Sociological empowerment often addresses members of groups that social discrimination processes have excluded from decision-making processes through - for example - discrimination based on race, ethnicity, religion, and gender. It is worth noting that the empowerment-techniques are often associated with feminism: consciousness-raising.


Entitlement

In institutional economics, entitlement is a relationship, such as ownership or leasehold, to an asset or a stream of income, as distinct from the income or asset itself. In a private ownership market economy, entitlements may be based on inheritance or transfer, or on acquisition of commodities through trade, entrepreneurship, or own labour. The concept of entitlements comes from law, and is useful to underscore institutional structure - whether of property ownership or a job contract. It links economic outcomes to social elements, the law and practice.

Entitlement programme (demand-led programme)

Any spending programme where expenditure is open-ended (usually transfer/grant payments) and where beneficiaries must be paid or given transfers/grants if they meet certain criteria, as defined in legislation or government regulations. Some common examples are found in social security programmes, unemployment programmes, and poverty-reduction programmes.

Envelope budgeting

A personal budget is a finance plan that allocates future personal income towards expenses, savings and debt repayment. Past spending and personal debt are considered when creating a personal budget. There are several methods and tools available for creating, using and adjusting a personal budget.

Equity (vertical equity, horizontal equity)

In financial term, equity refers to the value of the interest of an owner or partial owner in an asset.
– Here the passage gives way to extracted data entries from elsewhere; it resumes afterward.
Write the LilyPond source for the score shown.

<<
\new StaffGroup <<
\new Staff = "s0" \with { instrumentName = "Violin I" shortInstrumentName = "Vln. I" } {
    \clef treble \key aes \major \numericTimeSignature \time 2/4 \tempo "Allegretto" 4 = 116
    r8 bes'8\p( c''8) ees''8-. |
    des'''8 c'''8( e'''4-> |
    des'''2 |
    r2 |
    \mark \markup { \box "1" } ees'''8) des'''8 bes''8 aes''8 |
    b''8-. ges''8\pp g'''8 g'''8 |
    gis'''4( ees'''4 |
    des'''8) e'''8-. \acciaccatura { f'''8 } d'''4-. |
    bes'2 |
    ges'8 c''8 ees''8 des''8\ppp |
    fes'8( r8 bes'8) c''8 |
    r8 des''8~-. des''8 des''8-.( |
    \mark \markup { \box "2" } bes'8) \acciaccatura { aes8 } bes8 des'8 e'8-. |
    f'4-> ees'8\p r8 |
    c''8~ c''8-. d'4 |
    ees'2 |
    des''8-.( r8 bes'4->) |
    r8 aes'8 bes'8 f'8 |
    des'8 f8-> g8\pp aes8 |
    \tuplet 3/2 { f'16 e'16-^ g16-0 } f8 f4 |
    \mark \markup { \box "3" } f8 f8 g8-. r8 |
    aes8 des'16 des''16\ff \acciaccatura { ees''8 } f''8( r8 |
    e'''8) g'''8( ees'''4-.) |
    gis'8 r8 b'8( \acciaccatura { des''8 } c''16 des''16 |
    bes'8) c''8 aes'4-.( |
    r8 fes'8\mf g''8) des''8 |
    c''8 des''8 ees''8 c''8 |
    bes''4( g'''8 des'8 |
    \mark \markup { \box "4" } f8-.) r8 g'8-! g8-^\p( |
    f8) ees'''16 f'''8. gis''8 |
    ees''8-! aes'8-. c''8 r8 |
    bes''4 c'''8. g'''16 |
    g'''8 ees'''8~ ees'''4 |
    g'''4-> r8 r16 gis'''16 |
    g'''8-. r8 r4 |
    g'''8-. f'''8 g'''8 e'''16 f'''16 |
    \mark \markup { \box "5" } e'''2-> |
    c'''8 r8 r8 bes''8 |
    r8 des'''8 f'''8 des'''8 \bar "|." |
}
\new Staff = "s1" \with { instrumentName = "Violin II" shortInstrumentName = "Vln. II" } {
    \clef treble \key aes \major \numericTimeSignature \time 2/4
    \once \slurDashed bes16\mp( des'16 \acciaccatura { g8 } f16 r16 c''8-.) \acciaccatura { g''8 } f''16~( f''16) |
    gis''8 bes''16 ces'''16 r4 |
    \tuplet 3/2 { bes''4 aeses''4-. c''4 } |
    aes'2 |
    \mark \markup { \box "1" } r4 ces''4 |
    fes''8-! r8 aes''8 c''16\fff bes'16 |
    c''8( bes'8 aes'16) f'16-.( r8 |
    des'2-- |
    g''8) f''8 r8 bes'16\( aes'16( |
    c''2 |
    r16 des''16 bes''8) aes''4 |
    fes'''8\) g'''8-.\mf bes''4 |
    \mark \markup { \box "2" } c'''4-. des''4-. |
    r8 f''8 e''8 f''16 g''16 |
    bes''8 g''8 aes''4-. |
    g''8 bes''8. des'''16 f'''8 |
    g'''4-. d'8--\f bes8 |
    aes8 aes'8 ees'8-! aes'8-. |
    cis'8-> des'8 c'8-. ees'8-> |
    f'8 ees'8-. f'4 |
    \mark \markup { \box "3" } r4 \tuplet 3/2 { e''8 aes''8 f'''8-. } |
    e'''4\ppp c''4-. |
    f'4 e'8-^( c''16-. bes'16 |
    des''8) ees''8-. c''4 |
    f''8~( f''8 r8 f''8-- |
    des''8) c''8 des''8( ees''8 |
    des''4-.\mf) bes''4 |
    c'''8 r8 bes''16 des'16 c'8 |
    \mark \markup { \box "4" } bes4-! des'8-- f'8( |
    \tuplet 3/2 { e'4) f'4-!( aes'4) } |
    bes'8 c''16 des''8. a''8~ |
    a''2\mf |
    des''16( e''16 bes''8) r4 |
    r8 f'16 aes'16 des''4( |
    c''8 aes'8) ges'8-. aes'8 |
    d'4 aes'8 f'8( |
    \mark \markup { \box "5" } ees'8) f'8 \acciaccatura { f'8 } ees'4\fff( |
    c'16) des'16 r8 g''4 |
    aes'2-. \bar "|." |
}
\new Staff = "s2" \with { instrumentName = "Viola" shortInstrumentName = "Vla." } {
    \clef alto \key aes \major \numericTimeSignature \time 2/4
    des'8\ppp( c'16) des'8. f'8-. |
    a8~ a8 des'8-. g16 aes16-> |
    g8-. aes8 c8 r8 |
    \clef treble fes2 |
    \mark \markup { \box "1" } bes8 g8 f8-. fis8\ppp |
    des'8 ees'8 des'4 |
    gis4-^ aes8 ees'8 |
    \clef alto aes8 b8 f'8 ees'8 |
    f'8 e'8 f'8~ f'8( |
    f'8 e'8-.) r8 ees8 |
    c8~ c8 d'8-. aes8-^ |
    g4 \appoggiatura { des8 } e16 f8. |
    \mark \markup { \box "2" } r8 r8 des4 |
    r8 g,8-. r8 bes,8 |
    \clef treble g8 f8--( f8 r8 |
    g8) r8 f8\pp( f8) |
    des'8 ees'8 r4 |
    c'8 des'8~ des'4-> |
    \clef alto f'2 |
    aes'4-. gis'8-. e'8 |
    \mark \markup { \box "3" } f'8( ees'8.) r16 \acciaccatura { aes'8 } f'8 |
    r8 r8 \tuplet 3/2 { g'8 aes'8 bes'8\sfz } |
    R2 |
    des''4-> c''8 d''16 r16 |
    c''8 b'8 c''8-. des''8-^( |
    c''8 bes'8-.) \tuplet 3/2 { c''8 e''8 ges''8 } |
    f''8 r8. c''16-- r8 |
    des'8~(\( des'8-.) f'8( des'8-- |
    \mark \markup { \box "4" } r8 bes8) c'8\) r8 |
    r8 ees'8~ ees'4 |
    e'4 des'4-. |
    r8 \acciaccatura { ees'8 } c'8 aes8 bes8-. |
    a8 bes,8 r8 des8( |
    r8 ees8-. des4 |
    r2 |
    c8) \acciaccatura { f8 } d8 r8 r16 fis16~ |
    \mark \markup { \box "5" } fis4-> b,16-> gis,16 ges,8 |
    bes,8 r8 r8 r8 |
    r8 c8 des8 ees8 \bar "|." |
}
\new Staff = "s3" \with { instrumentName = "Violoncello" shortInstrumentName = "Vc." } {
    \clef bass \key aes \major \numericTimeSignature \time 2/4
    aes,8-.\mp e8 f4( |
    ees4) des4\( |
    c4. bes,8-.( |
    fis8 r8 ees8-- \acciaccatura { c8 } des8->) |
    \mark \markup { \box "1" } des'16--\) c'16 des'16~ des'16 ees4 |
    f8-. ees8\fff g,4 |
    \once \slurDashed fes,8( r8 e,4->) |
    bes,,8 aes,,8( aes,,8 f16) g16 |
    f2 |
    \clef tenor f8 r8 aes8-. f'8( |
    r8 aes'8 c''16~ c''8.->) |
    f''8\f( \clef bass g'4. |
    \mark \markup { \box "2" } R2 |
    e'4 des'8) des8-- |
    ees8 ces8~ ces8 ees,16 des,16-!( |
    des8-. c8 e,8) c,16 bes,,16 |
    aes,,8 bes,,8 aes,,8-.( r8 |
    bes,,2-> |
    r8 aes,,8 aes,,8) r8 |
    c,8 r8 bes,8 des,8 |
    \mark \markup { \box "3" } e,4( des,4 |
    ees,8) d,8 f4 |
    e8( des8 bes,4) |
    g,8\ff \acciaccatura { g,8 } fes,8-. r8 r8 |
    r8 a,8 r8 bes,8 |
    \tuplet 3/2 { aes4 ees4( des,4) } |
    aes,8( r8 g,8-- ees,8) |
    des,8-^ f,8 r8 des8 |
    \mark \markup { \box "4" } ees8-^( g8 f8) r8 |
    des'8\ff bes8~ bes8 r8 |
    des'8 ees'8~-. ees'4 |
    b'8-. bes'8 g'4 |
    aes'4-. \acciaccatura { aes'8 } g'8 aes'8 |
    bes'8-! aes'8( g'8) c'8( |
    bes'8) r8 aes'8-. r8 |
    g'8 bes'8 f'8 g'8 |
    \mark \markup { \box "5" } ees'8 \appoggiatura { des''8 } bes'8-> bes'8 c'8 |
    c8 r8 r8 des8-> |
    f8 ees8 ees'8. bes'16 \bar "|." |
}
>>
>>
When discussing income distribution in socio-economic context, it is usual to distinguish between vertical equity and horizontal equity.
Vertical equity relates to the relative treatment of individuals (families or households) at different income levels. Horizontal equity relates to the way in which individuals at the same income level are treated. Vertical equity tends to be the focus of income distribution studies. It turns out, however, that often the combined impact of taxes, transfers, and benefits results in individuals at different income levels being treated very unequally, and it is not uncommon for the ranking of individuals in similar circumstances in the income distribution to be markedly affected by fiscal policy. This often reflects well-defined objectives of fiscal policy, such as a desire to encourage particular patterns of consumption, to promote home ownership or saving for retirement, or to foster regional development. It may, however, reflect inadequate administration or capricious discrimination. Most analyses of income redistribution take no account of rankings, be they intentional or unintentional. However, studies that have attempted to reflect re-ranking have revealed a tendency for redistribution, especially through taxation, to be overestimated by the standard procedure.

Estimate(s)

In the strict sense, an estimate is the particular value yielded by an estimator in a given set of circumstances. The expression is widely used to denote the rule by which such particular values are calculated. It seems preferable to use the word estimator for the rule of procedure, and estimate for the values to which it leads in particular cases.

In the practical context, estimates are forecasts of revenue and vote Ministers’ requests for authority from Parliament to incur expenditure and liabilities; i.e., the estimate of what revenue will be raised and expenditure incurred during the coming fiscal year.

External Audit

A financial audit involving the review and verification of the fairness of an organization's financial statements that is conducted by an independent auditor.

Extra-budgetary funds/accounts

Extra-budgetary funds/accounts (EBF): The term generally refers to government activities that are not included in the annual budget presentation. Moreover, EBFs may be subject to different systems of cash management, control and reporting than the budget itself. A wide variety of extra-budgetary arrangements are used, including funds (such as social security funds) set up under separate legislation, commodity funds that use proceeds of commodity aid, and earmarking certain revenues for specific purposes.